Dejé la cama y corrí a la ducha. Me sentía sucia.

Maldije a mi madre: «Ojalá te mueras». A mi padre: «Qué suerte que estás muerto». Maldije mi propia existencia: «Soy un asco, un engendro».

Desde ese momento, mi adolescencia se oscureció. Empecé a hacerme daño, a tomar más alcohol, a alejarme de mis amigos, a estar enojada con mi mamá, enojada con todos.

Pasé por situaciones de mucho desamparo porque no le podía contar a nadie.
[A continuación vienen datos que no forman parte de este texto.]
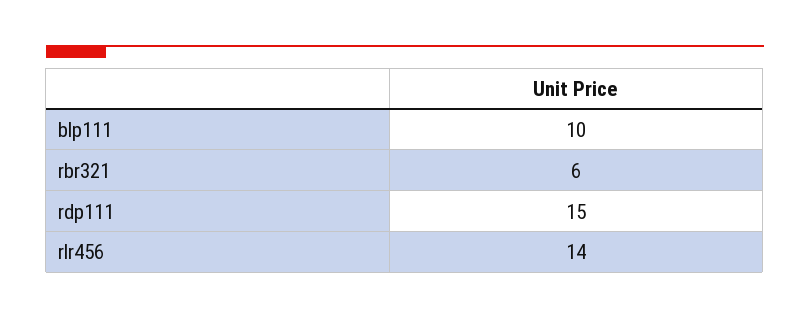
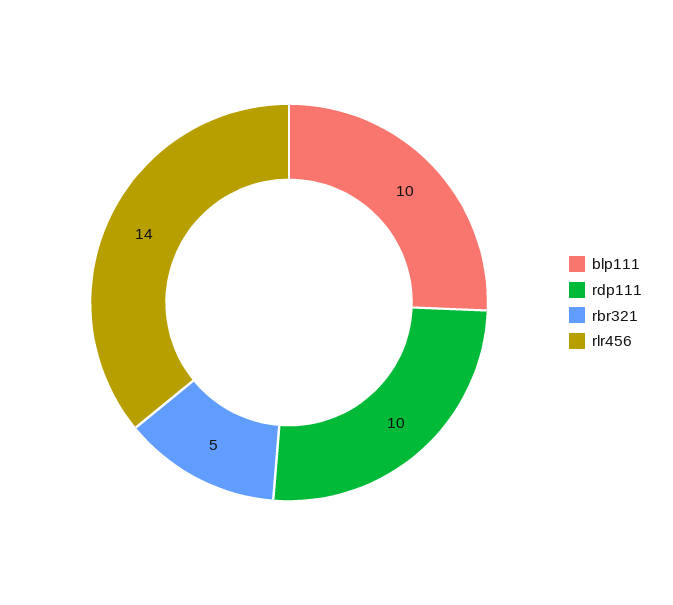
  {
    "blp111": 10,
-   "rbr321": 6,
+   "rbr321": 5,
-   "rdp111": 15,
+   "rdp111": 10,
    "rlr456": 14
  }

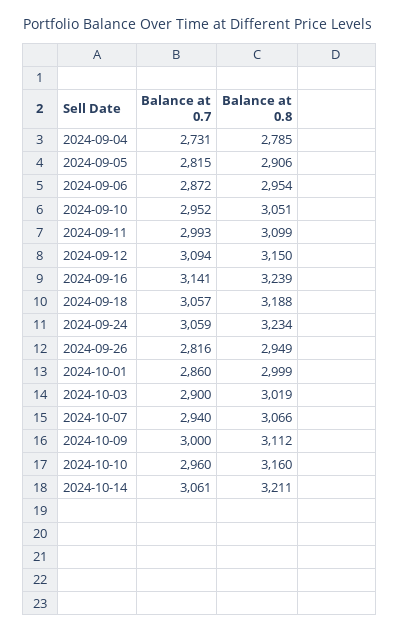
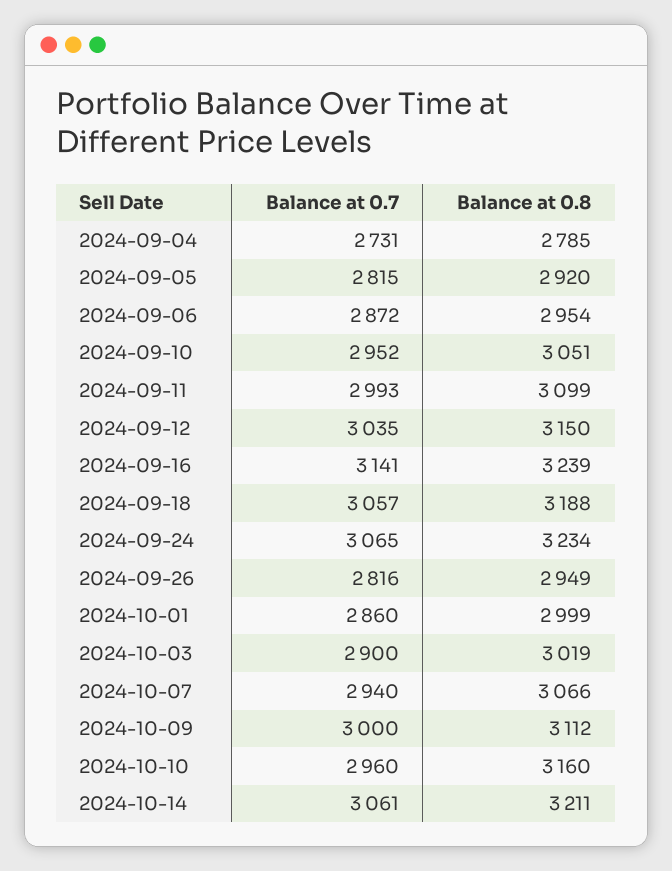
  {
    "Balance at 0.7": {
      "2024-09-04": 2731,
      "2024-09-05": 2815,
      "2024-09-06": 2872,
      "2024-09-10": 2952,
      "2024-09-11": 2993,
-     "2024-09-12": 3094,
+     "2024-09-12": 3035,
      "2024-09-16": 3141,
      "2024-09-18": 3057,
-     "2024-09-24": 3059,
+     "2024-09-24": 3065,
      "2024-09-26": 2816,
      "2024-10-01": 2860,
      "2024-10-03": 2900,
      "2024-10-07": 2940,
      "2024-10-09": 3000,
      "2024-10-10": 2960,
      "2024-10-14": 3061
    },
    "Balance at 0.8": {
      "2024-09-04": 2785,
-     "2024-09-05": 2906,
+     "2024-09-05": 2920,
      "2024-09-06": 2954,
      "2024-09-10": 3051,
      "2024-09-11": 3099,
      "2024-09-12": 3150,
      "2024-09-16": 3239,
      "2024-09-18": 3188,
      "2024-09-24": 3234,
      "2024-09-26": 2949,
      "2024-10-01": 2999,
      "2024-10-03": 3019,
      "2024-10-07": 3066,
      "2024-10-09": 3112,
      "2024-10-10": 3160,
      "2024-10-14": 3211
    }
  }

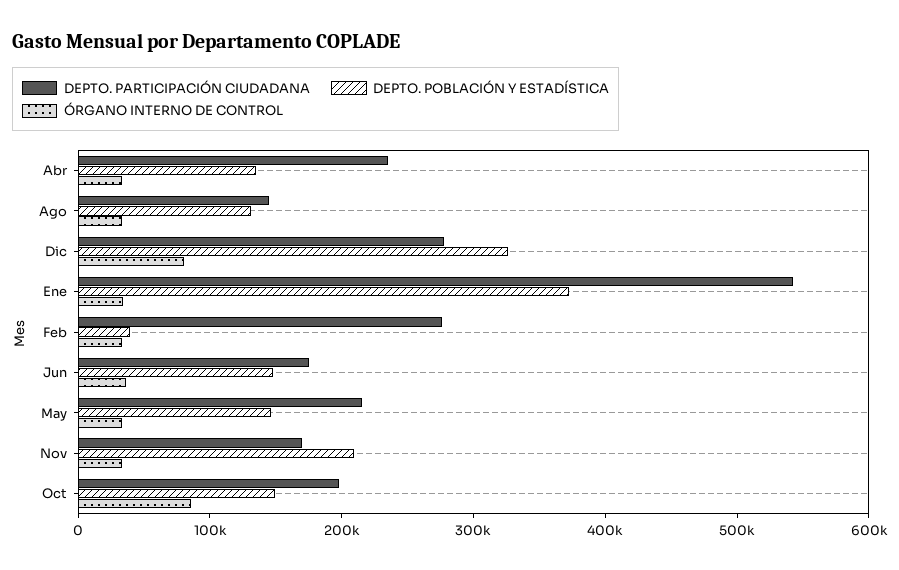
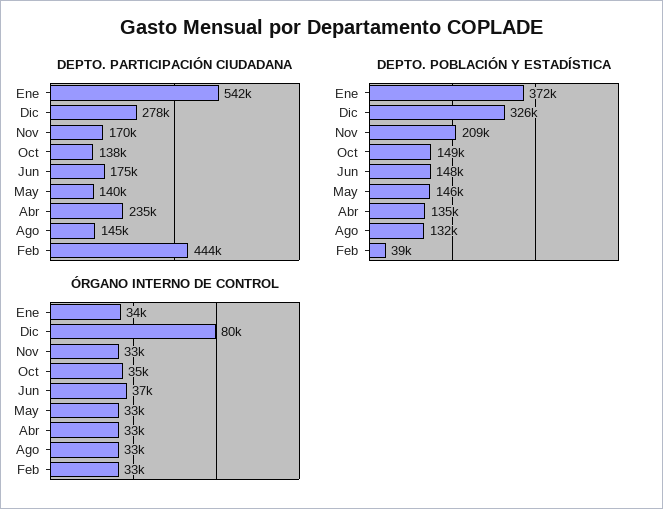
  {
    "DEPTO. PARTICIPACIÓN CIUDADANA": {
      "Abr": 235000,
      "Ago": 145000,
      "Dic": 278000,
      "Ene": 542000,
-     "Feb": 280000,
+     "Feb": 444000,
      "Jun": 175000,
-     "May": 220000,
+     "May": 140000,
      "Nov": 170000,
-     "Oct": 200000
+     "Oct": 138000
    },
    "DEPTO. POBLACIÓN Y ESTADÍSTICA": {
      "Abr": 135000,
      "Ago": 132000,
      "Dic": 326000,
      "Ene": 372000,
      "Feb": 39000,
      "Jun": 148000,
      "May": 146000,
      "Nov": 209000,
      "Oct": 149000
    },
    "ÓRGANO INTERNO DE CONTROL": {
      "Abr": 33000,
      "Ago": 33000,
      "Dic": 80000,
      "Ene": 34000,
      "Feb": 33000,
      "Jun": 37000,
      "May": 33000,
      "Nov": 33000,
-     "Oct": 80000
+     "Oct": 35000
    }
  }

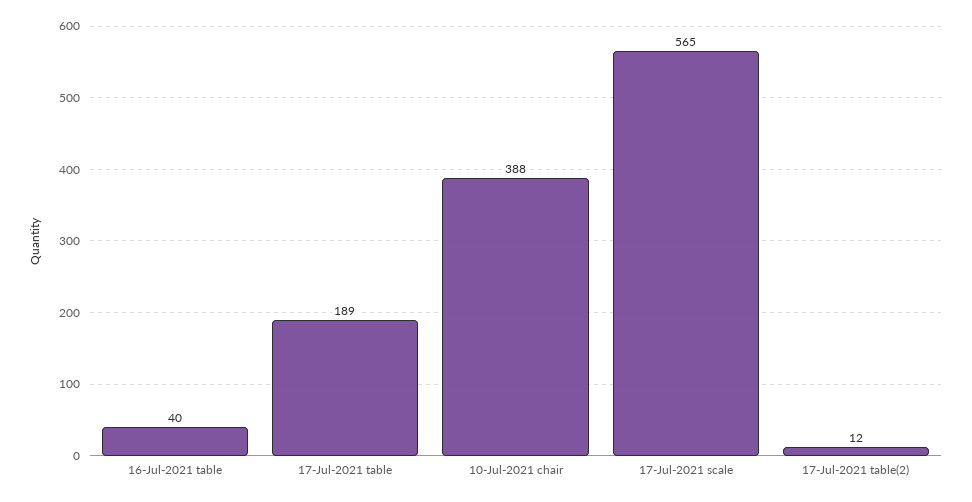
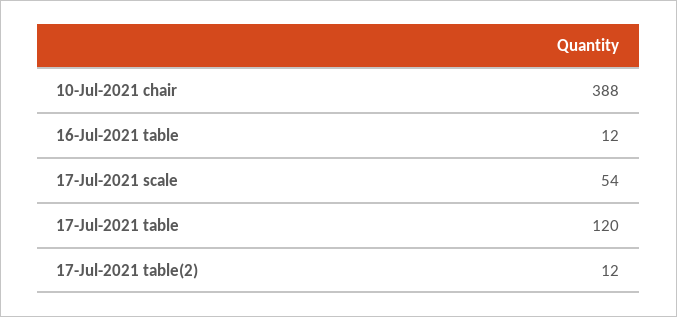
  {
-   "16-Jul-2021 table": 40,
+   "16-Jul-2021 table": 12,
-   "17-Jul-2021 table": 189,
+   "17-Jul-2021 table": 120,
    "10-Jul-2021 chair": 388,
-   "17-Jul-2021 scale": 565,
+   "17-Jul-2021 scale": 54,
    "17-Jul-2021 table(2)": 12
  }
Tardé mucho en poder contarlo. Mucho. Más de diez años.

«Un parche sobre otro»

Todo empezó cuando, al mes de nacer, mi mamá notó que cada vez que me amamantaba yo vomitaba la leche. Preocupada por mi salud, me llevó al médico.

Tras unos análisis clínicos, el pediatra ordenó internarme de urgencia.

Mamá llamó a mi papá, le pidió que viniera lo más rápido que pudiera y decidió que me llevaría al Hospital de Niños de La Plata, un prestigioso hospital público de Buenos Aires.

Pero pasaban las horas y nadie arriesgaba un diagnóstico. Fueron diez días de angustia y desesperación, hasta que el médico clínico pidió que interviniera una endocrinóloga.

Así llegó el diagnóstico: «Hiperplasia suprarrenal congénita perdedora de sal».

Una alteración genética que afecta a las glándulas suprarrenales y, por lo tanto, a la capacidad del cuerpo para producir hormonas. Eso había alterado la conformación de mis genitales externos.

Me atendieron los mejores endocrinólogos del país y llegaron a la conclusión de que necesitaba medicación de por vida y algunas cirugías programadas para mejorar la «malformación».